Kaiser, McCarthy, and Harris have a much different view. They note that it was Atomic who pumped the pressurized concrete into the hose that burst without inspecting the hose. (Barnett Decl., Exh. 6, at 91:13-16; Exh. 8 at p. 3.) The incident report generated in the days after the incident attributed the cause to “[u]sing unsafe damaged hose to pour concrete” and to the absence of any “protocol in place to inspect pump equipment prior to use to determine if equipment was safe.” (Barnett Decl., Exh. 5, at pp. JM97-JM98.)

The Court has carefully reviewed the evidence presented, including, but not limited to, the evidence summarized above. Based on that review, the Court concludes that each of the parties bears some degree of culpability for Plaintiff’s injuries. Kaiser, McCarthy, and J&M bear some degree of culpability for failing to supervise for safety the activities occurring on its premises (Kaiser), for failing to supervise for safety the activities on a job site on which it was the general contractor (McCarthy), and for failing to supervise for safety the activities of its subcontractor (J&M). Harris appears to bear the greatest degree of culpability, as it supplied the defective hose and did not inspect it prior to use. Atomic bears some culpability, as it did not inspect the hose prior to using it to pump the pressurized concrete, but, based on the deposition testimony of Harris, the Court concludes that Harris’s culpability is significantly greater than Atomic’s. Finally, Brandsafway shares some degree of culpability as well, as at least some witnesses identified defects in the fence as contributing significantly to Plaintiff’s injury.

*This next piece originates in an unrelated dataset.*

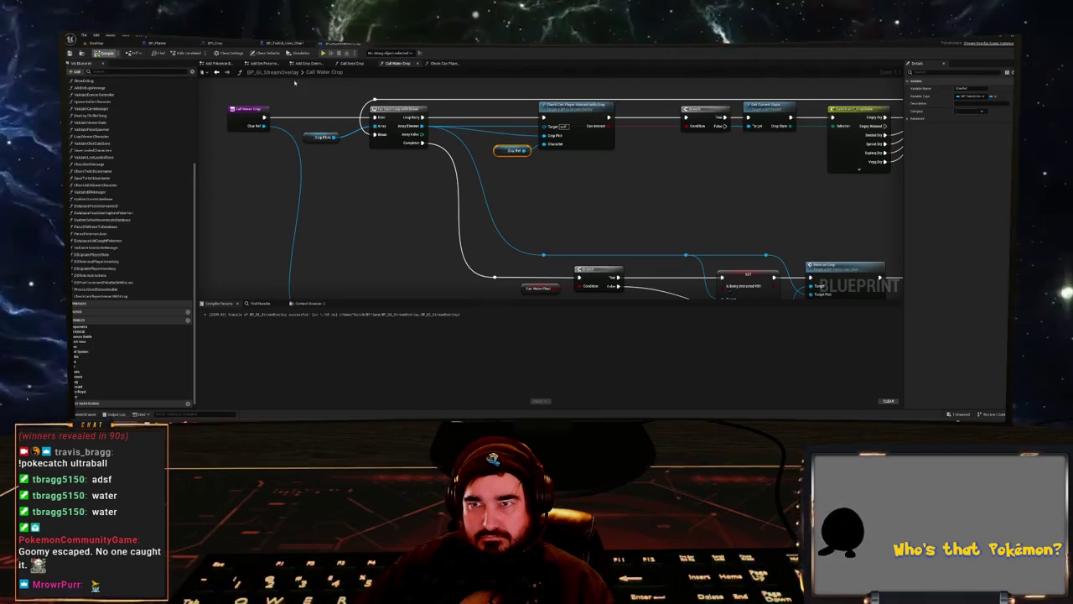
{"action": "key", "text": "F7"}
{"action": "left_click", "coordinate": [244, 109]}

On this record, the Court concludes that Atomic’s proportion of the total liability is in the range of 25 to 30 percent.

Multiplying that percentage by the Court’s finding regarding the rough approximation of Plaintiff’s likely total recovery ($4 million to $6 million) produces a range of proportionate liability for Atomic somewhere between $1.0 million at the low end and $1.8 million at the high end.

3.                  The amount paid in settlement.

Atomic has agreed to pay $1 million in settlement.

4.                  The allocation of the settlement proceeds among plaintiffs.

As there is only one plaintiff, this factor does not apply here.

5.                  A recognition that a settlor should pay less in settlement than he would if he were found liable after a trial

This factor supports a good faith determination.

6.                  The settling party’s financial conditions and insurance policy limits.

Atomic has substantial additional insurance coverage available for this accident. It has not settled for the full extent of insurance policy limits or the full extent of its ability to pay.

7.                  Any evidence of collusion, fraud, or tortious conduct aimed to injure the interests of nonsettling defendants.

There is no evidence of any fraud or collusion. The settlement was reached after negotiation and a Code of Civil Procedure section 998 offer.

Taking all of these factors into account, the Court finds that the settlement between Plaintiff and Atomic is in good faith under Code of Civil Procedure section 877.6. The amount of the settlement appears to be less than Atomic’s likely proportionate liability, but that is to be expected in a settlement, particularly the first settlement in a multi-defendant case. Although Atomic had additional insurance coverage available, nothing in Tech-Bilt or its progeny requires a party to exhaust all available insurance to obtain a good faith settlement determination.

In sum, the parties challenging the requested determination of good faith have not met their burden of showing that this settlement is so far “out of the ballpark” as to be “grossly disproportionate to what a reasonable person, at the time of the settlement, would estimate the settling defendant’s liability to be.” (Tech-Bilt, supra, 38 Cal.3d at 499.)

Conclusion

 

The Court determines that the settlement between Plaintiff and Thomas Slater dba Atomic Concrete Pumping is in good faith under Code of Civil Procedure section 877.6.

 

Counsel for Thomas Slater dba Atomic Concrete Pumping is ordered to give notice.